* **Text to read**:
■ ■ ■
Moby-Dick; or, The Whale, Melville's masterpiece, is the
epic
story of the whaling ship Pequod and its "ungodly,
god-like man,"
Captain Ahab, whose obsessive quest for the white whale Moby-Dick
leads the ship and its men to destruction. This work, a realistic
adventure novel, contains a series of meditations on the human
condition. Whaling, throughout the book, is a grand metaphor for
the pursuit of knowledge. Realistic catalogues and descriptions
of whales and the whaling industry punctuate the book, but these
carry symbolic connotations. In chapter 15, "The Right Whale's
Head," the narrator says that the Right Whale is a Stoic and the
Sperm Whale is a Platonian, referring to two classical schools of
philosophy.
Although Melville's novel is philosophical, it is also tragic. Despite his heroism, Ahab is doomed and perhaps damned in the end. Nature, however beautiful, remains alien and potentially deadly. In Moby-Dick, Melville challenges Emerson's optimistic idea that humans can understand nature. Moby-Dick, the great white whale, is an inscrutable, cosmic existence that dominates the novel, just as he obsesses Ahab. Facts about the whale and whaling cannot explain Moby-Dick; on the contrary, the facts themselves tend to become symbols, and every fact is obscurely related in a cosmic web to every other fact. This idea of correspondence (as Melville calls it in the "Sphinx" chapter) does not, however, mean that humans can "read" truth in nature, as it does in Emerson. Behind Melville's accumulation of facts is a mystic vision -- but whether this vision is evil or good, human or inhuman, is never explained.
■ ■ ■
* **Exercise task a**: Pick out each line of the records below that contains the string "dashed". Case counts.
■ ■ ■
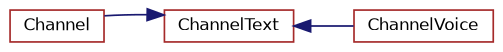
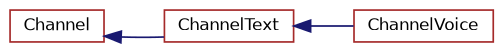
  digraph {
    rankdir=LR
    node [color=brown fillcolor=white fontname=Helvetica fontsize=10 shape=box style=filled]
    edge [color=midnightblue dir=back fontname=Helvetica fontsize=10 labelfontname=Helvetica labelfontsize=10 style=solid]
    n1 [height=0.2 label=Channel width=0.4]
    n2 [height=0.2 label=ChannelText width=0.4]
    n3 [height=0.2 label=ChannelVoice width=0.4]
-   n2 -> n1
+   n1 -> n2
    n2 -> n3
  }
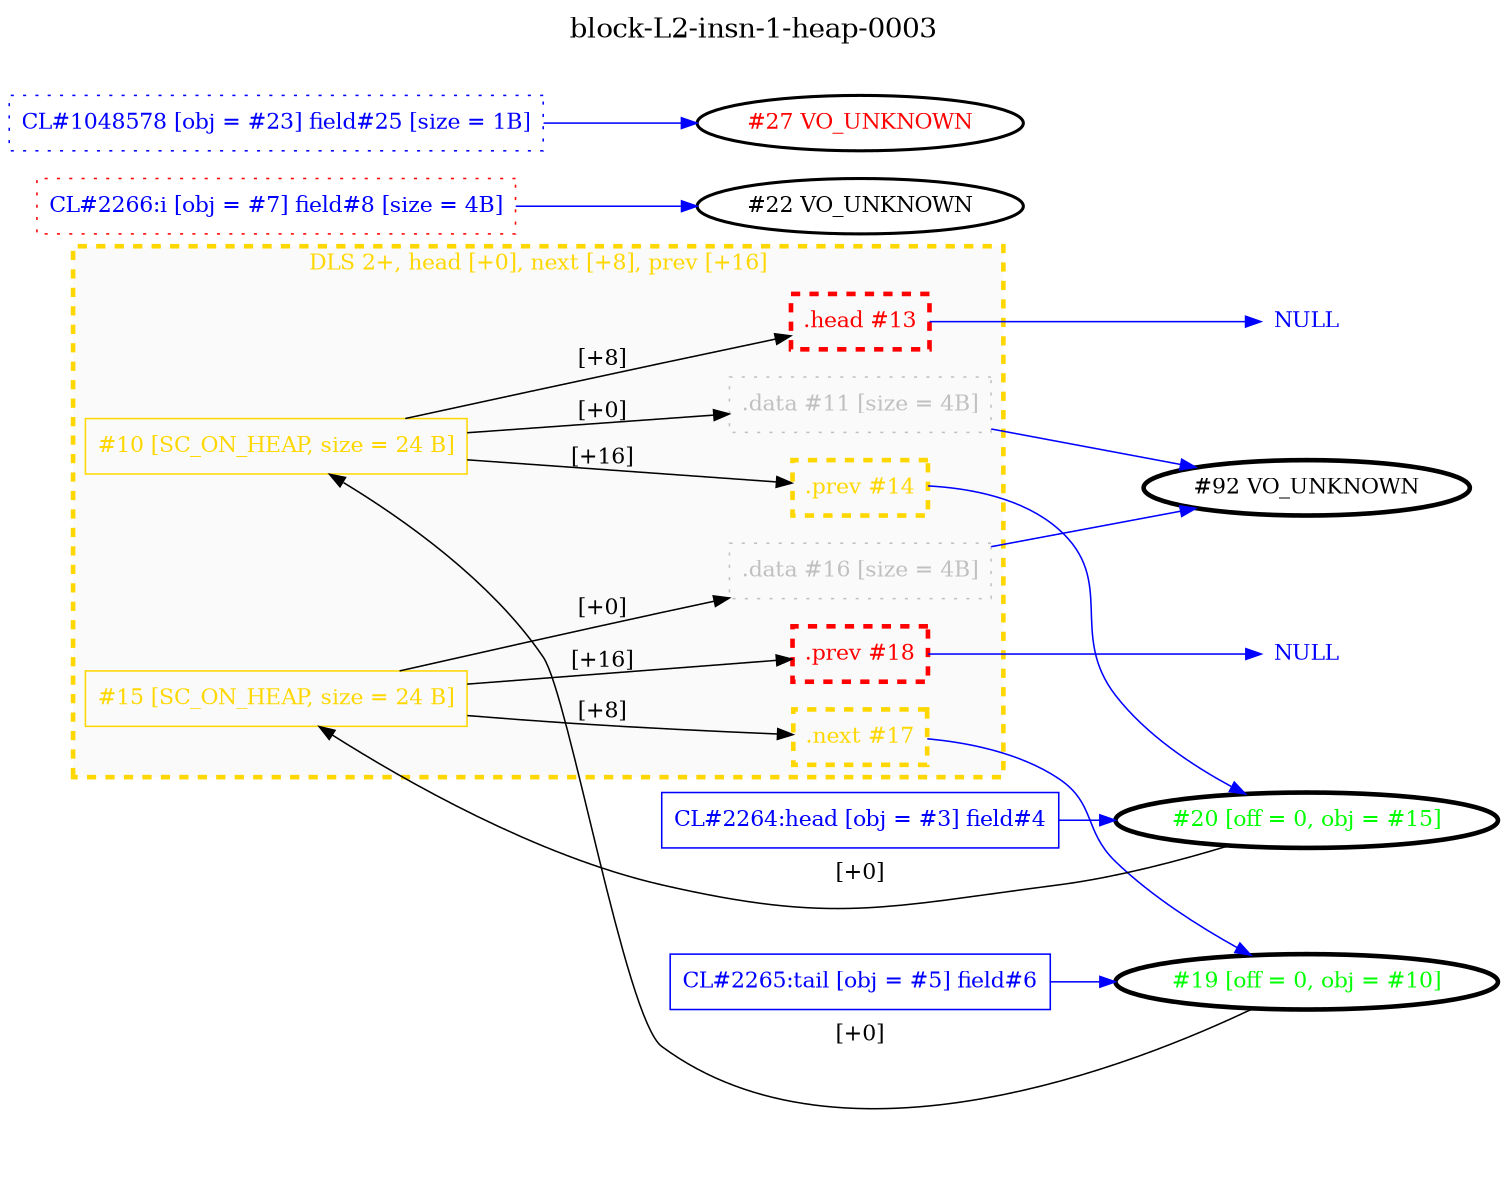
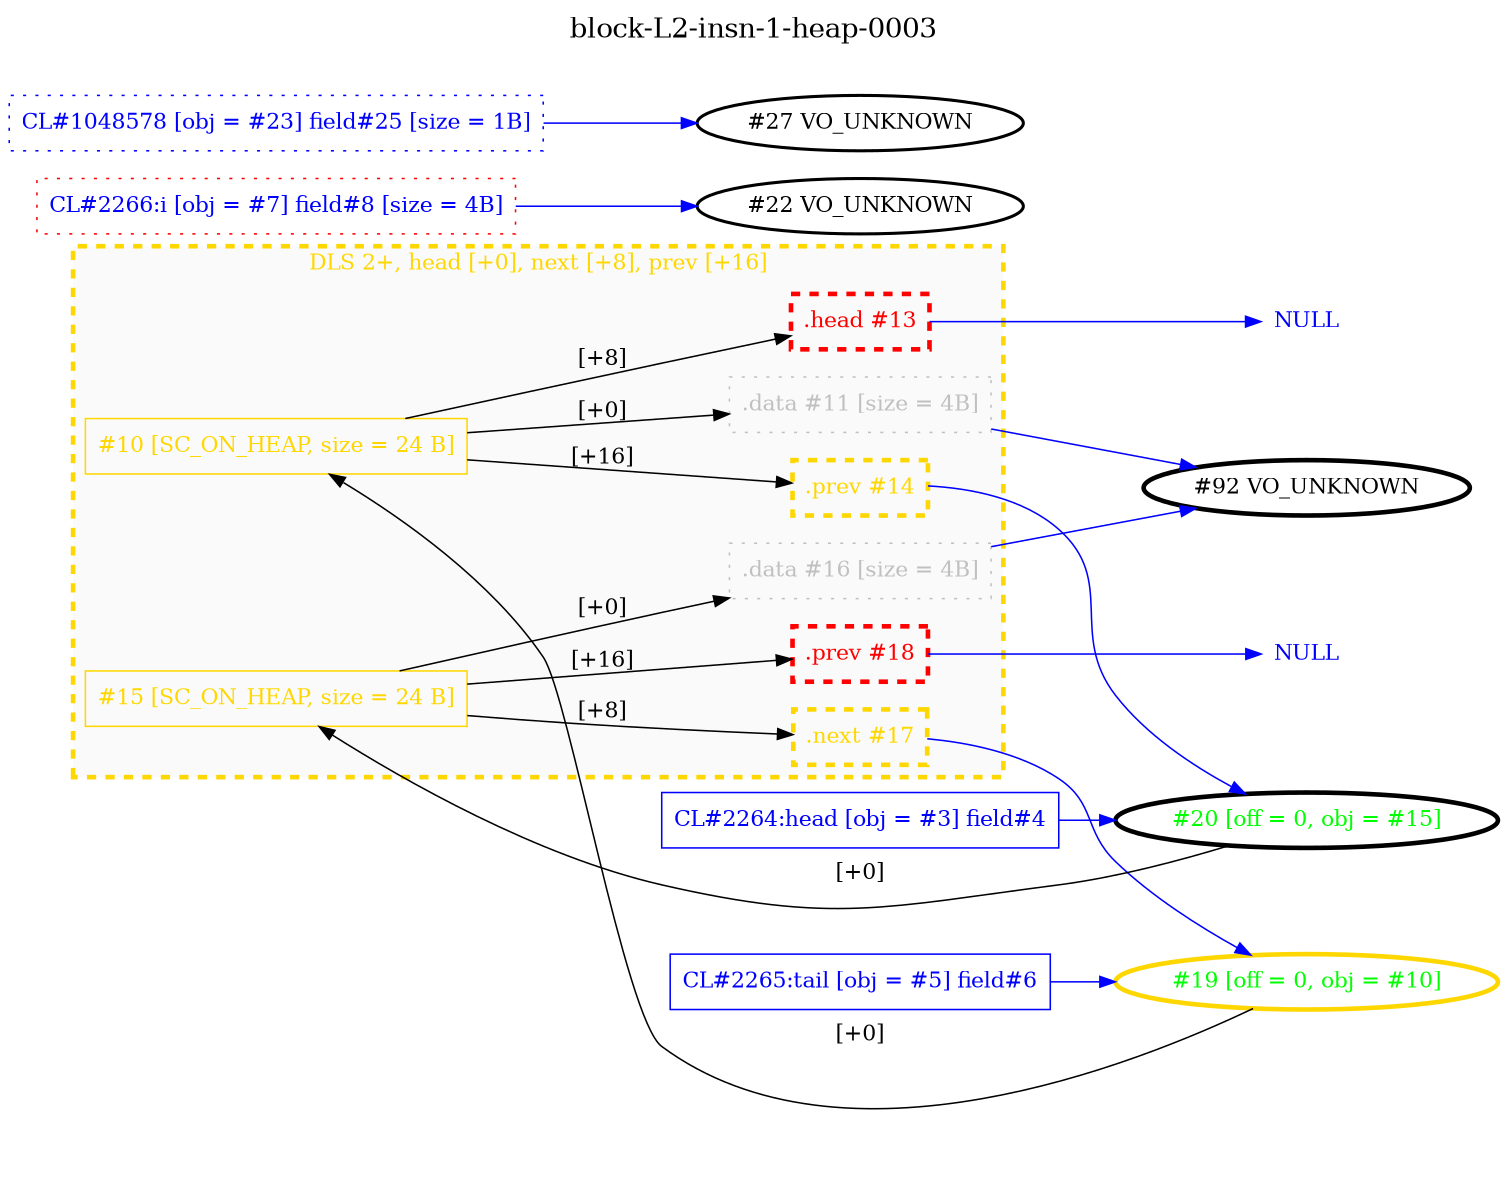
  digraph {
    clusterrank=local
    label=<<FONT POINT-SIZE="18">block-L2-insn-1-heap-0003</FONT>>
    labelloc=t
    rankdir=LR
    node [fontcolor=blue shape=box]
    edge [color=blue fontcolor=blue]
    n1 [color=gold fontcolor=gold label="#10 [SC_ON_HEAP, size = 24 B]"]
    n2 [color=gray fontcolor=gray label=".data #11 [size = 4B]" style=dotted]
    n3 [color=red fontcolor=red label=".head #13" penwidth=3.0 style=dashed]
    n4 [color=gold fontcolor=gold label=".prev #14" penwidth=3.0 style=dashed]
    n5 [color=gold fontcolor=gold label="#15 [SC_ON_HEAP, size = 24 B]"]
    n6 [color=gray fontcolor=gray label=".data #16 [size = 4B]" style=dotted]
    n7 [color=gold fontcolor=gold label=".next #17" penwidth=3.0 style=dashed]
    n8 [color=red fontcolor=red label=".prev #18" penwidth=3.0 style=dashed]
    n9 [fontcolor=black label="#92 VO_UNKNOWN" penwidth=3 shape=ellipse]
    n10 [label=NULL shape=plaintext]
    n11 [fontcolor=green label="#20 [off = 0, obj = #15]" penwidth=3 shape=ellipse]
-   n12 [fontcolor=green label="#19 [off = 0, obj = #10]" penwidth=3 shape=ellipse]
+   n12 [fontcolor=green label="#19 [off = 0, obj = #10]" penwidth=3 shape=ellipse color=gold]
    n13 [label=NULL shape=plaintext]
    n14 [color=blue label="CL#2264:head [obj = #3] field#4"]
    n15 [color=blue label="CL#2265:tail [obj = #5] field#6"]
    n16 [color=red label="CL#2266:i [obj = #7] field#8 [size = 4B]" style=dotted]
    n17 [fontcolor=black label="#22 VO_UNKNOWN" penwidth=2 shape=ellipse]
    n18 [color=blue label="CL#1048578 [obj = #23] field#25 [size = 1B]" style=dotted]
-   n19 [fontcolor=red label="#27 VO_UNKNOWN" penwidth=2 shape=ellipse]
+   n19 [fontcolor=black label="#27 VO_UNKNOWN" penwidth=2 shape=ellipse]
    subgraph cluster_1 {
      bgcolor=gray98
      color=gold
      fontcolor=gold
      label="DLS 2+, head [+0], next [+8], prev [+16]"
      penwidth=3.0
      rank=same
      style=dashed
      n1
      n2
      n3
      n4
      n5
      n6
      n7
      n8
    }
    n1 -> n2 [color=black fontcolor=black label="[+0]"]
    n1 -> n3 [color=black fontcolor=black label="[+8]"]
    n1 -> n4 [color=black fontcolor=black label="[+16]"]
    n2 -> n9
    n3 -> n10
    n4 -> n11
    n5 -> n6 [color=black fontcolor=black label="[+0]"]
    n5 -> n7 [color=black fontcolor=black label="[+8]"]
    n5 -> n8 [color=black fontcolor=black label="[+16]"]
    n6 -> n9
    n7 -> n12
    n8 -> n13
    n11 -> n5 [color=black fontcolor=black label="[+0]"]
    n12 -> n1 [color=black fontcolor=black label="[+0]"]
    n14 -> n11
    n15 -> n12
    n16 -> n17
    n18 -> n19
  }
■ ■ ■
* **Exercise task b**: Continue the passage on Melville's Moby-Dick, starting after its last sentence.

* **Result a**:
    n3 [color=red fontcolor=red label=".head #13" penwidth=3.0 style=dashed]
    n4 [color=gold fontcolor=gold label=".prev #14" penwidth=3.0 style=dashed]
    n7 [color=gold fontcolor=gold label=".next #17" penwidth=3.0 style=dashed]
    n8 [color=red fontcolor=red label=".prev #18" penwidth=3.0 style=dashed]
      style=dashed

* **Result b**:
The novel is modern in its tendency to be self-referential, or reflexive. In other words, the novel often is about itself. Melville frequently comments on mental processes such as writing, reading, and understanding. One chapter, for instance, is an exhaustive survey in which the narrator attempts a classification but finally gives up, saying that nothing great can ever be finished ("God keep me from ever completing anything. This whole book is but a draught -- nay, but the draught of a draught. O Time, Strength, Cash and Patience"). Melvinne's notion of the literary text as an imperfect version or an abandoned draft is quite contemporary.
Ahab insists on imaging a heroic, timeless world of absolutes in which he can stand above his men. Unwisely, he demands a finished text, an answer. But the novel shows that just as there are no finished texts, there are no final answers except, perhaps, death.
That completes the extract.